I'm a beginner myself, but have a post (that no one answered either about a solar fan lol). I believe I understand how these things work now, and will let you know how I see it. The specs of that fan didn't list the watts or voltage only that the fan runs on DC.

You want to look for a 12v or 24v DC ceiling fan (doesn't have to be solar, just 12v or 24v DC). I learned you can't connect direct to a solar panel (unless the item plugged in can handle multiple voltages) as solar panels put out all sorts of voltages depending on the current sunlight. In the morning without much sun your 12v panels may be putting out only 8v. As the sun rises, so does the voltage and at noon your 12v panels might be outputting 17v+ and as the sun goes down so does your panels voltage. Since the voltage varies we need something to stabilize it. We have 2 options.

If we're going to use a battery, then you get a solar controller (some are cheap, $15... 12v or 24v and battery either 12v or 24v). Solar controllers typically have 2 inputs for the solar panel, 2 for the battery, and 2 for the load. All that I've seen you can not skip the battery, the controller handles trying to keep the battery charged (without damaging it, overcharging, etc.) and the load pulls off said battery through the same controller. Most require lead battery types. The good here is, you may be able to use a smaller panel and draw off the battery but the battery matters too. A typical car battery is meant to stay charged to 95%+ else it gets damaged and be junk quickly. Deep cycle marine batteries are designed to be drained down more, but even discharging below 80% will shorten their life a little, some can go down to 20% with minimal damage repeatedly. So a deep cycle battery makes the most sense, and the panel big enough to keep it over 80% charged.

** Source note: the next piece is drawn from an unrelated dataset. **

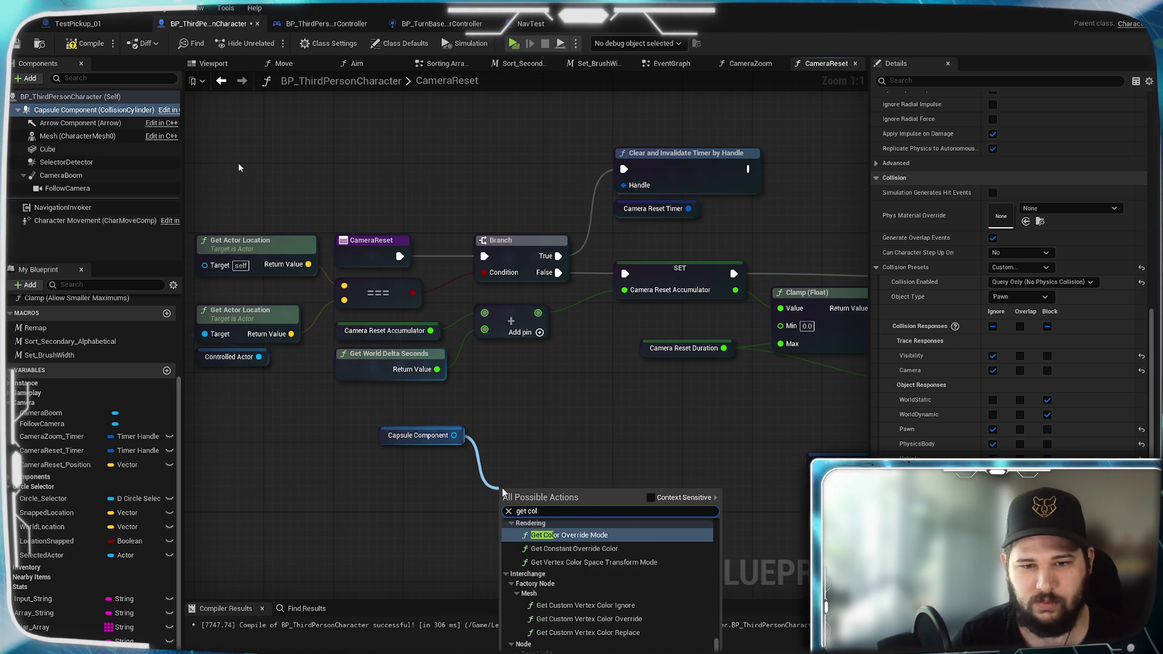
pyautogui.write('lision')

If we're not going to use a battery, then we need a voltage regulator instead of controller. This is useful for times we want something to run only when there's enough sunlight (attic fan for example). A voltage regulator takes the unstable voltages from the solar panel and outputs a stable voltage for the device (these are cheap as well, $8-$12). They also take some of the volt(s) out of the panel to work, that is if you want 12v out of the voltage regulator the regulator will only turn on the output when the solar panel has enough sunlight to produce 13v+ (because it uses 1v give or take). Also a warning USB ports on voltage regulators are typically tied to what you set the output volts to. So, if you set the output to 12v to run something out of the voltage regulator the USB ports (if it has them) will also be 12v DC and fry anything you plug into them.

Since panels typically state their best lab specs (not real world) you want to overshoot. If the fan uses 12v DC and 6A, that's 72 watts. Add inefficiencies of stated claims and some loss to the controller and I would think you'd need a 100 watt panel. But, depends on how many amps/watts and voltage of the motor.